* _Exercise directions_: Only a number is wanted here: the count of lines in the data below where the string "diameter" occurs.

[Dataset content — start]

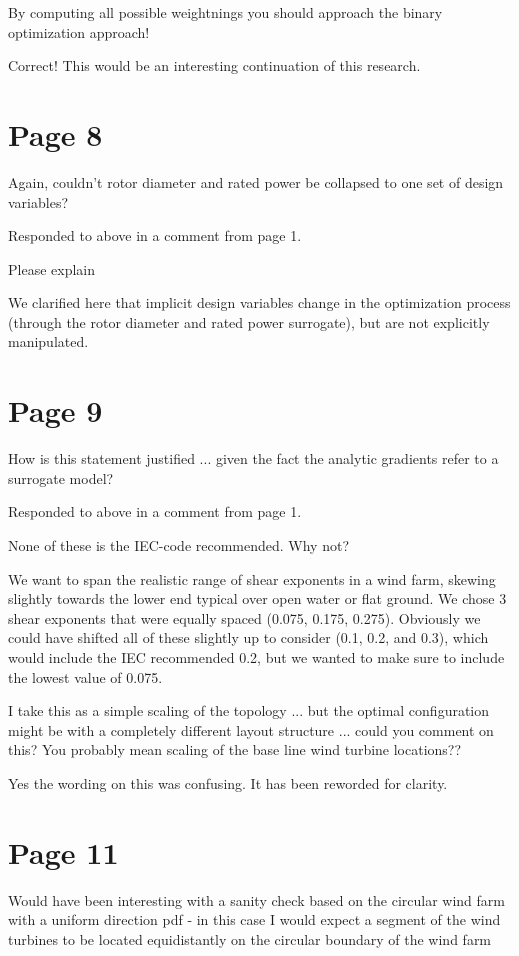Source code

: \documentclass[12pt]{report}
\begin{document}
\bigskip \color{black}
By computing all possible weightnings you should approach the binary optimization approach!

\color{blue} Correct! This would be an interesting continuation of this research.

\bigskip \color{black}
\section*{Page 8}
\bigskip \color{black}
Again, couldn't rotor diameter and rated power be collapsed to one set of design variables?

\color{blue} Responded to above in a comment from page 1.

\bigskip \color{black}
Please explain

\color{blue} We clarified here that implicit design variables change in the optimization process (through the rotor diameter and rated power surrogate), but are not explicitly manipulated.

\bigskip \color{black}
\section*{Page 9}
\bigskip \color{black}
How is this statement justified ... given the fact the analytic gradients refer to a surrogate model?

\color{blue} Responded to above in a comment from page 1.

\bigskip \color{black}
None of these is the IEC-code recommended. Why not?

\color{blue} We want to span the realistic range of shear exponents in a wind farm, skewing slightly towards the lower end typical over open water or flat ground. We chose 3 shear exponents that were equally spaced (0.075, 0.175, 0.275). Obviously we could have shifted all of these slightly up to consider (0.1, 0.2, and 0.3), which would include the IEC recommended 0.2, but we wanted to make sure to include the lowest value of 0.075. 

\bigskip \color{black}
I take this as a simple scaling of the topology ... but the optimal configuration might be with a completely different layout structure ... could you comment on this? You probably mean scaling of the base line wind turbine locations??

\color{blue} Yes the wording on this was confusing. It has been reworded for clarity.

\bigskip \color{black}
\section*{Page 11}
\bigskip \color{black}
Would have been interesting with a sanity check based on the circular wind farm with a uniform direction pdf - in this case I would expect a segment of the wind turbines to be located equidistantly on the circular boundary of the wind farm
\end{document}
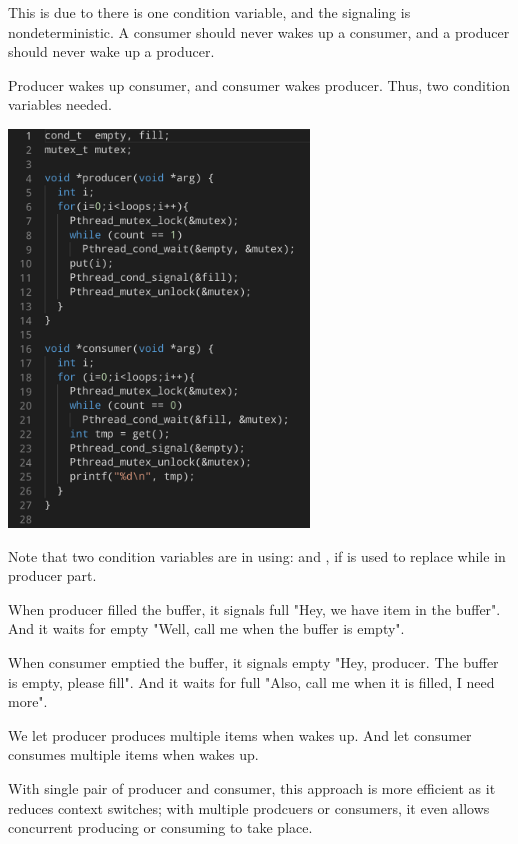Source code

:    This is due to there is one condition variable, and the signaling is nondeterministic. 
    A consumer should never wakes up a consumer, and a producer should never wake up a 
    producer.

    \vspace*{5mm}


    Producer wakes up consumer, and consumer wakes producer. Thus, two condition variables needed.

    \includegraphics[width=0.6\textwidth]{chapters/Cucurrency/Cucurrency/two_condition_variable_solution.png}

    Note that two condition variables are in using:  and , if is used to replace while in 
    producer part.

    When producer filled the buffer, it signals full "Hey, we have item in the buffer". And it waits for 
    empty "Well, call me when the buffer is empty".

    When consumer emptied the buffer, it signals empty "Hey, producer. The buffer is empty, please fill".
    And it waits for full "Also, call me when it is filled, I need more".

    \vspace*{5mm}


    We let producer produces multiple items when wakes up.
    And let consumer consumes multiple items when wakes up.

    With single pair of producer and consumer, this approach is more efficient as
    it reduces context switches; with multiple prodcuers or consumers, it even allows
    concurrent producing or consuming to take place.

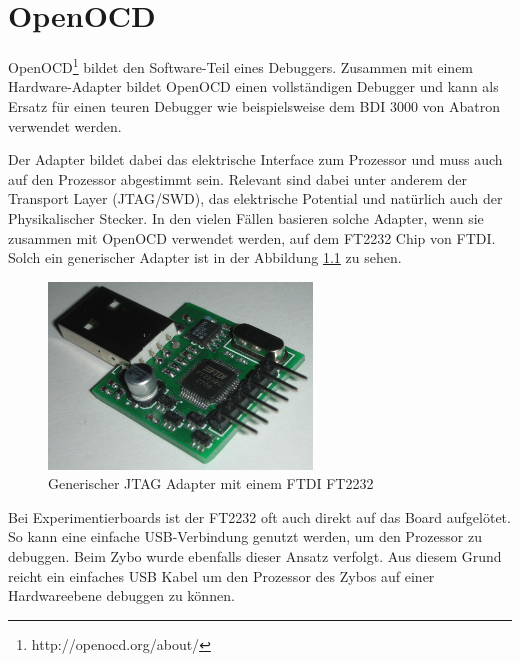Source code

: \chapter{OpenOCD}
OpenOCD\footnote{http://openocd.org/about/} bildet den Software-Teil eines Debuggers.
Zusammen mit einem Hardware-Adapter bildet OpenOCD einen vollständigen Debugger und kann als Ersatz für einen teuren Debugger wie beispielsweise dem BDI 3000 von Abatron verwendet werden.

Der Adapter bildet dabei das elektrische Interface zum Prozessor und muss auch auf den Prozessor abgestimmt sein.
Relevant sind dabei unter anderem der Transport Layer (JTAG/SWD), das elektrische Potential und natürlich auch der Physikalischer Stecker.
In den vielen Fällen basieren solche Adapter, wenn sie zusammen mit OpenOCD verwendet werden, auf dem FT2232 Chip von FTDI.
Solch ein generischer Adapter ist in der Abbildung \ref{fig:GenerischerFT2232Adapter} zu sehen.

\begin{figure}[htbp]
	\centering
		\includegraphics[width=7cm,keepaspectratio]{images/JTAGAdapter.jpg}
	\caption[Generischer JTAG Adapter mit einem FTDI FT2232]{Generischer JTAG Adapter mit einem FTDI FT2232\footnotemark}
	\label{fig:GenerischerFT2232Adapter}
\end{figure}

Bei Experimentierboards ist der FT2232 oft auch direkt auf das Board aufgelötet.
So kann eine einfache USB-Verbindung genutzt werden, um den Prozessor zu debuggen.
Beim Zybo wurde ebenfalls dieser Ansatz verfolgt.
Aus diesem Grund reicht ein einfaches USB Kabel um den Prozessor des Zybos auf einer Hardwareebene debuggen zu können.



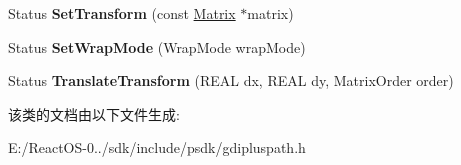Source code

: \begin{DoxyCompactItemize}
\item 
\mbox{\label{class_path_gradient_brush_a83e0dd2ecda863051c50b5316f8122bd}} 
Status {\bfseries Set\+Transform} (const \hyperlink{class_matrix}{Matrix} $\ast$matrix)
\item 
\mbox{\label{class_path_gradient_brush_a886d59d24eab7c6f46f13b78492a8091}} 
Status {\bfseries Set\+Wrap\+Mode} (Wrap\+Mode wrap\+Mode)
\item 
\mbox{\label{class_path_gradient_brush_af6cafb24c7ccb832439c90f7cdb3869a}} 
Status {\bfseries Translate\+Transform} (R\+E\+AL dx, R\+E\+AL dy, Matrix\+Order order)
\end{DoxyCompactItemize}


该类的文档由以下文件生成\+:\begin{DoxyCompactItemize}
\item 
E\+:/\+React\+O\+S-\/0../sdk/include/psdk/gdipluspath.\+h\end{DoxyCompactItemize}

[Dataset content — finish]

* _Solved problem_: 2